• [Exercise directions]:
If a line below includes the string "Тумба", copy it.

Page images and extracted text
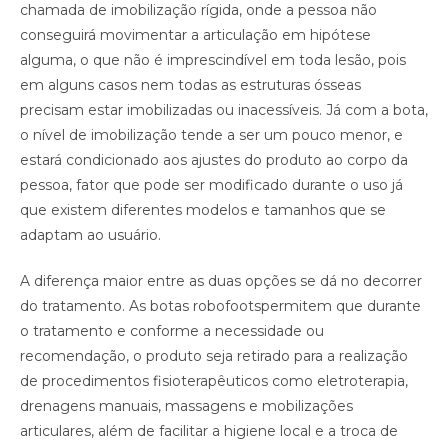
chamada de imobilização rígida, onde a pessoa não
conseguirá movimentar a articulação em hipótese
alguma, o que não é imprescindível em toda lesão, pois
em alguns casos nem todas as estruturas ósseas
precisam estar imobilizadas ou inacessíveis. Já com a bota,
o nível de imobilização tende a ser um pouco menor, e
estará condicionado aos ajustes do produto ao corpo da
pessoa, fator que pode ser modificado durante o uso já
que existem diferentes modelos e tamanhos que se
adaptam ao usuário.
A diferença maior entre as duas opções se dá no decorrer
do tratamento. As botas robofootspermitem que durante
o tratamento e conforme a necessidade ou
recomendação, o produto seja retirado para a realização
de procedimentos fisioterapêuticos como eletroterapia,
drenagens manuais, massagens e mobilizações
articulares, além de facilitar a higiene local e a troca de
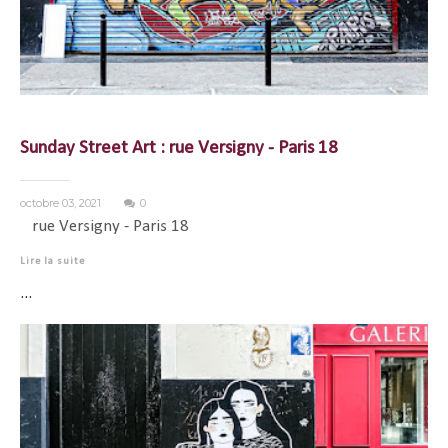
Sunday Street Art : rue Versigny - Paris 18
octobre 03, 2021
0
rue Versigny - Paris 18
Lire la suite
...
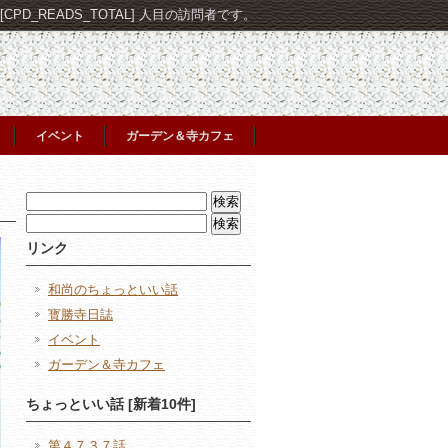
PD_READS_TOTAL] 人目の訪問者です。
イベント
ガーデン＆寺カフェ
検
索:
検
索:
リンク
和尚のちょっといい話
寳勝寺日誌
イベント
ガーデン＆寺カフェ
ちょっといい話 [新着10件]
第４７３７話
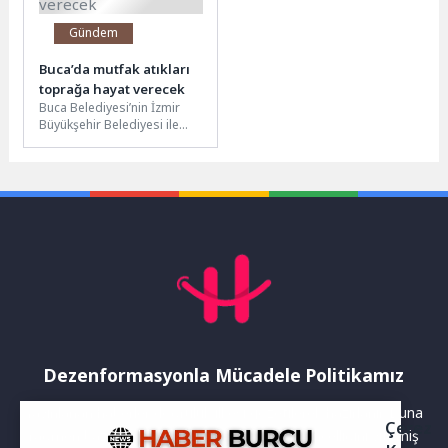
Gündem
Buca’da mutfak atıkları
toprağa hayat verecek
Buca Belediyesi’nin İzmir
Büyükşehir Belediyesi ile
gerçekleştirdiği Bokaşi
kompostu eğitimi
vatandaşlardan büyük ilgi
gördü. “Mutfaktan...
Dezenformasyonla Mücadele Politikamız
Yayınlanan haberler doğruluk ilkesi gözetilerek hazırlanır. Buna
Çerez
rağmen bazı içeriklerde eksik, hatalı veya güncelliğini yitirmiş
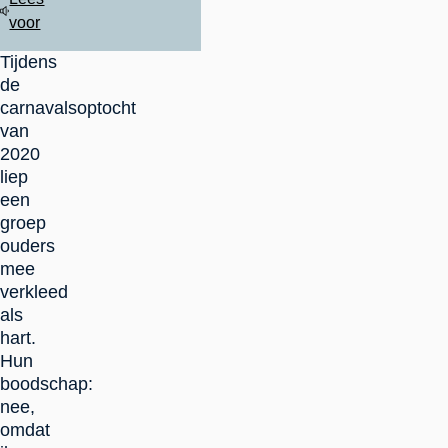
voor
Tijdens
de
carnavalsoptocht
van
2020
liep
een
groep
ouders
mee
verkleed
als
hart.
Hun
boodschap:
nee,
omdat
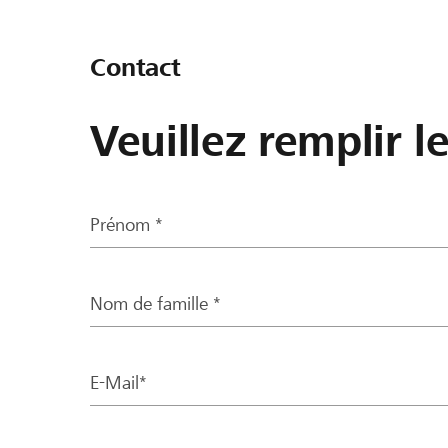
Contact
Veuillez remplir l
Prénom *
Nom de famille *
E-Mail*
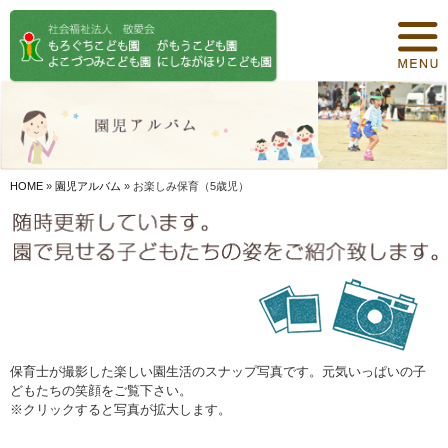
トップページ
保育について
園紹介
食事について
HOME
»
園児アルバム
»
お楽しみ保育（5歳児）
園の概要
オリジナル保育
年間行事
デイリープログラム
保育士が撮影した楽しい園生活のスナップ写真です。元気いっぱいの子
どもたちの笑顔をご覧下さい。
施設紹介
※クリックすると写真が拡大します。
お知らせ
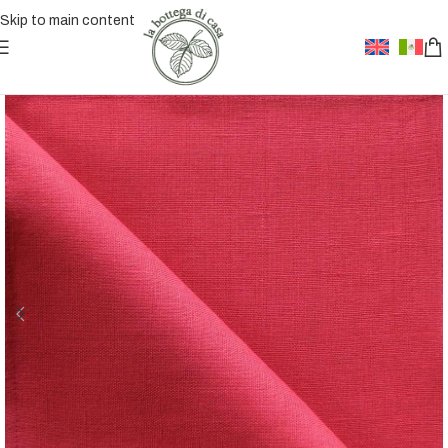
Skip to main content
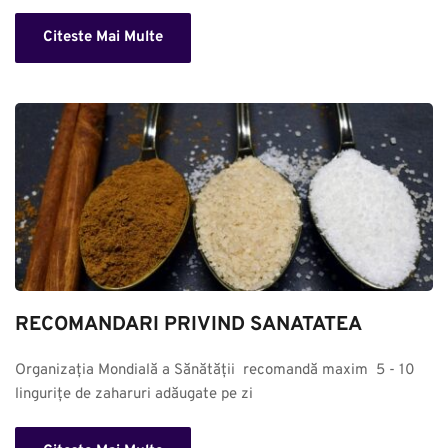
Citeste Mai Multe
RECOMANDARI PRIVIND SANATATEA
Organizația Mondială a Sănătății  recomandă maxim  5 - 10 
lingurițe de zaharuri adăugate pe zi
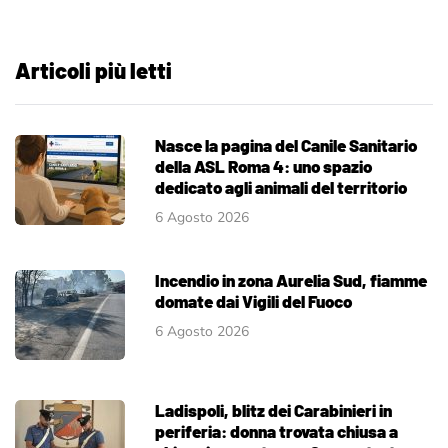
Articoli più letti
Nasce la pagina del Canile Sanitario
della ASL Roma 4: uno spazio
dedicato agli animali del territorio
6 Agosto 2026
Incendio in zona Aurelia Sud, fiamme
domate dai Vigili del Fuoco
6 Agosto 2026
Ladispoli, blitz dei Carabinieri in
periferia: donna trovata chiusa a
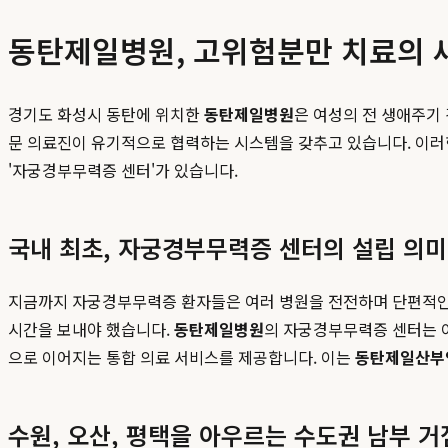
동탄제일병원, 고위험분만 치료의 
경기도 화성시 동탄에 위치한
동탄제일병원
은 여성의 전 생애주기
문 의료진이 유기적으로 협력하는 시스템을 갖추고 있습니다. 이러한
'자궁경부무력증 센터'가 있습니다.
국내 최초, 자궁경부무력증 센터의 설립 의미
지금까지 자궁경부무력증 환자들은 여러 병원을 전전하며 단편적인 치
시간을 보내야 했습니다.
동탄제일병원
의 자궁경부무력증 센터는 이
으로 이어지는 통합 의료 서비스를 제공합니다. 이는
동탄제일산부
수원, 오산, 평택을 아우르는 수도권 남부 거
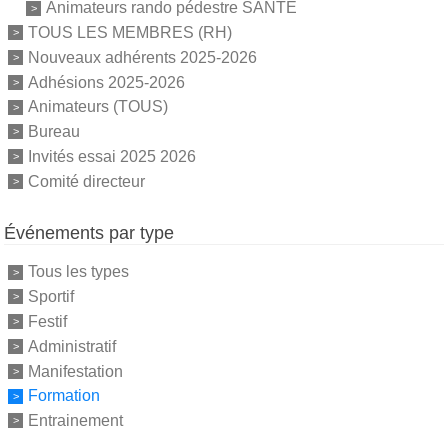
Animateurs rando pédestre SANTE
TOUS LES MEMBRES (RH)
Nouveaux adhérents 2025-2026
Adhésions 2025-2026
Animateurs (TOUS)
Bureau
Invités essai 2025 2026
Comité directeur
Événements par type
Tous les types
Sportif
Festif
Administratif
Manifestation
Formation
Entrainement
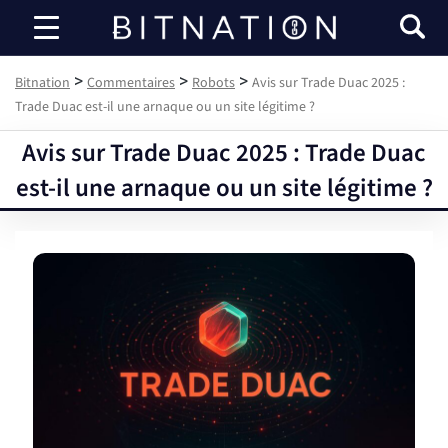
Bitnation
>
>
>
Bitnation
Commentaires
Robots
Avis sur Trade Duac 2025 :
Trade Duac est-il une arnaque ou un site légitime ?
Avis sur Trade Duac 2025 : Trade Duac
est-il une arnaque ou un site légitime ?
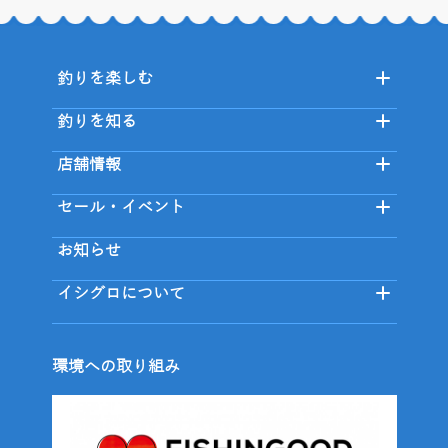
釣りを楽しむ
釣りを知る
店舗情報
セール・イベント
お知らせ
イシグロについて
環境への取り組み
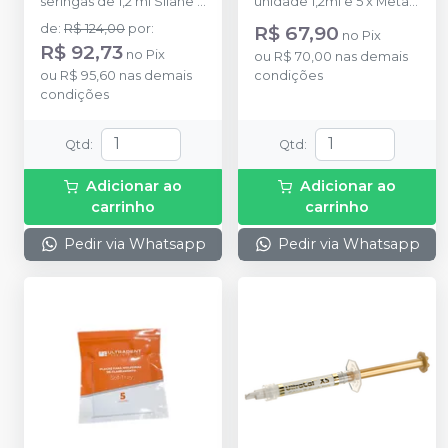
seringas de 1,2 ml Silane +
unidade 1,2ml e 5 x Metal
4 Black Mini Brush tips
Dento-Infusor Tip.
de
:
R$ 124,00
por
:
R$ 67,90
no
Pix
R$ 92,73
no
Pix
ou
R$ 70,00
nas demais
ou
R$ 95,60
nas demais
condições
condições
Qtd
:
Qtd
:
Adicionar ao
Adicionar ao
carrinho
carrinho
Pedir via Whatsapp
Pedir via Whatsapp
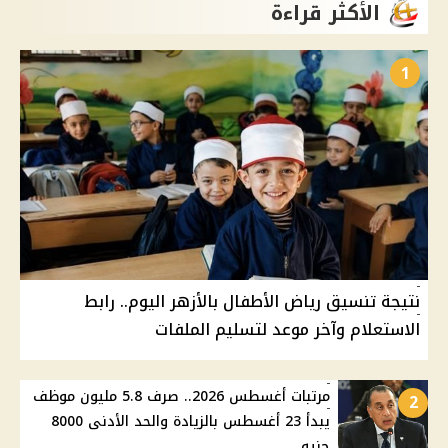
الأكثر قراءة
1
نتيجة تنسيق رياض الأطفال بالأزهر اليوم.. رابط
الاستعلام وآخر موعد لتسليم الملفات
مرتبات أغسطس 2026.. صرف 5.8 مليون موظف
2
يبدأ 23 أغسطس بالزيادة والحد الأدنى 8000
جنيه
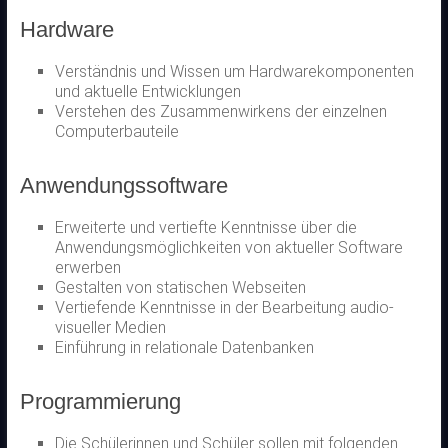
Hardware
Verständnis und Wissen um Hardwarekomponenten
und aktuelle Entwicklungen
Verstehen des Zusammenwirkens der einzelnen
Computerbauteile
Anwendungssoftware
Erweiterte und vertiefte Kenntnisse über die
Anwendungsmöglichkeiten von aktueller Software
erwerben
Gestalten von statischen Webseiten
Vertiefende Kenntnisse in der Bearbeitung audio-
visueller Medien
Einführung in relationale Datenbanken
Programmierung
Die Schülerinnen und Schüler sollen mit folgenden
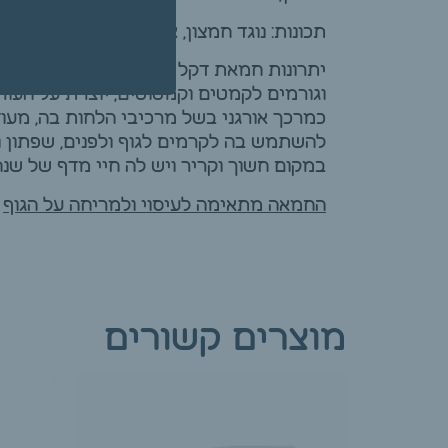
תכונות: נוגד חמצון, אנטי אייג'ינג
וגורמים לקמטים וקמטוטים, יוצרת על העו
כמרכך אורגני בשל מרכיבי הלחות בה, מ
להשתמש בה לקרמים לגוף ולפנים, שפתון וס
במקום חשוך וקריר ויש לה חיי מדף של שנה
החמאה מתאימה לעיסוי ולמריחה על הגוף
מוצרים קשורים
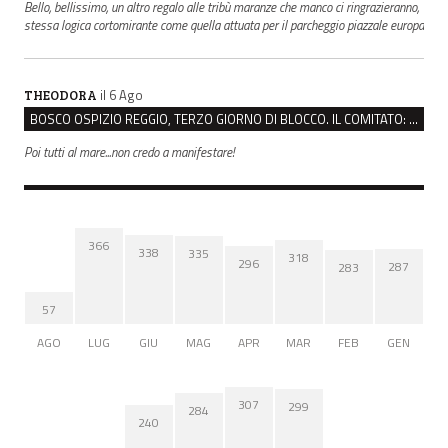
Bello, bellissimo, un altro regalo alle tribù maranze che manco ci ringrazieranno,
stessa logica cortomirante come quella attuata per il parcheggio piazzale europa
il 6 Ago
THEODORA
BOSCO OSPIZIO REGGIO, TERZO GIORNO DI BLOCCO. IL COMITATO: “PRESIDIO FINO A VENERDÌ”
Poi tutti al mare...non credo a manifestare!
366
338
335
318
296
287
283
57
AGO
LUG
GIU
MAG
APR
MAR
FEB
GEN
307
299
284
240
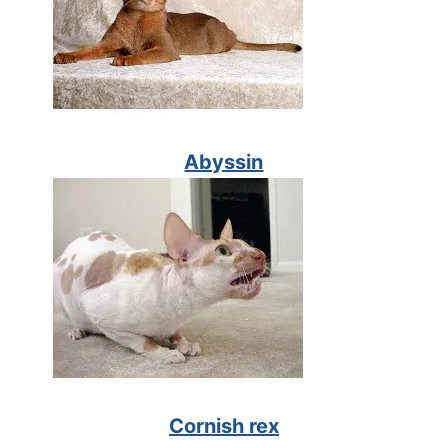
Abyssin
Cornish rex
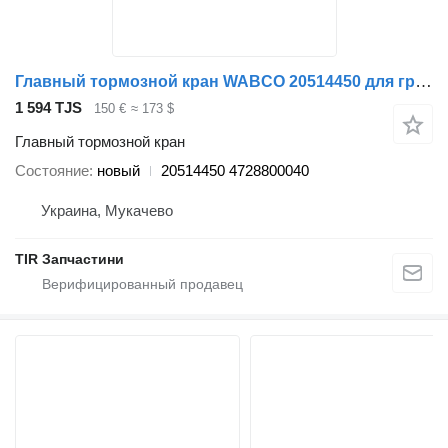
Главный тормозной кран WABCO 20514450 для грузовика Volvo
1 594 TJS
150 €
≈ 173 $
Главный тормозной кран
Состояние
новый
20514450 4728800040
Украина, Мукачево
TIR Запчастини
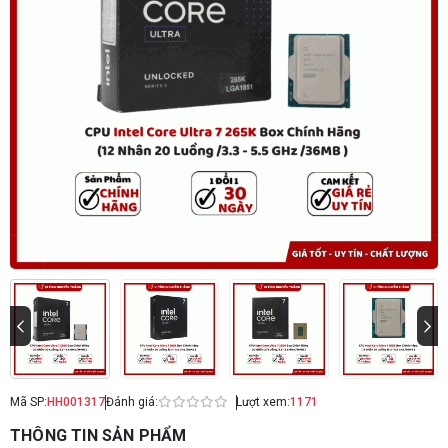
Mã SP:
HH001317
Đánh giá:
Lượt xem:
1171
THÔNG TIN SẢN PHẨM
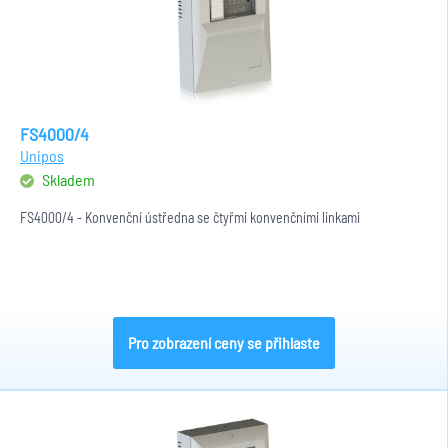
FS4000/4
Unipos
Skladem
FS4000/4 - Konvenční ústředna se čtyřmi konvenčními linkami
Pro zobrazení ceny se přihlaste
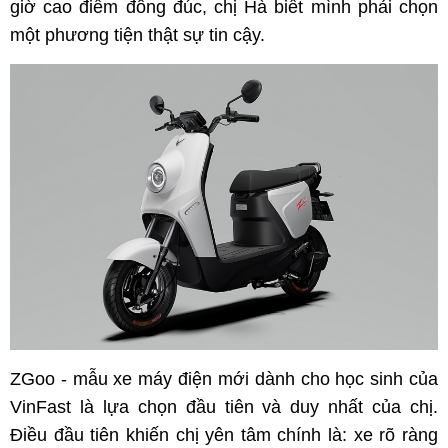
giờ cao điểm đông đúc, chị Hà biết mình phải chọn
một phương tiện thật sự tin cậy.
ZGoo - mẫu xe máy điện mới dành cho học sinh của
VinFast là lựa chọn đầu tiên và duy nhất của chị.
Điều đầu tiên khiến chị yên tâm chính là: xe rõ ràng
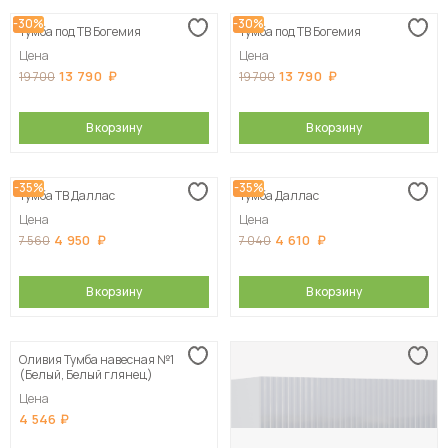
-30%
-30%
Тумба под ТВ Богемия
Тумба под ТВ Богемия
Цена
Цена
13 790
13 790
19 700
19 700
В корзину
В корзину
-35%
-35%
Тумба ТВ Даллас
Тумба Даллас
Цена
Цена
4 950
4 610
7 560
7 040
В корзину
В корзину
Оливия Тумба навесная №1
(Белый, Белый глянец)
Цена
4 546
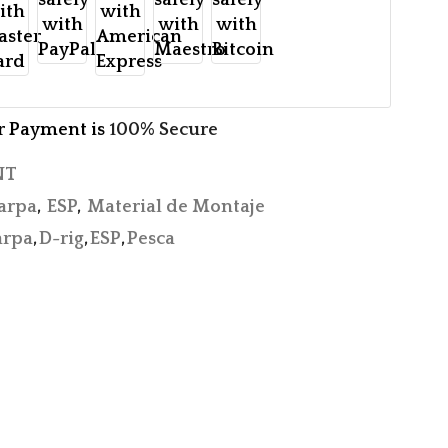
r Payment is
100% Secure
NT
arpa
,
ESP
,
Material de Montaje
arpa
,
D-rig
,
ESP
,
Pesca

• [Response below]:
Тумба под ТВ Богемия
Тумба под ТВ Богемия
Тумба ТВ Даллас
Тумба Даллас
Оливия Тумба навесная №1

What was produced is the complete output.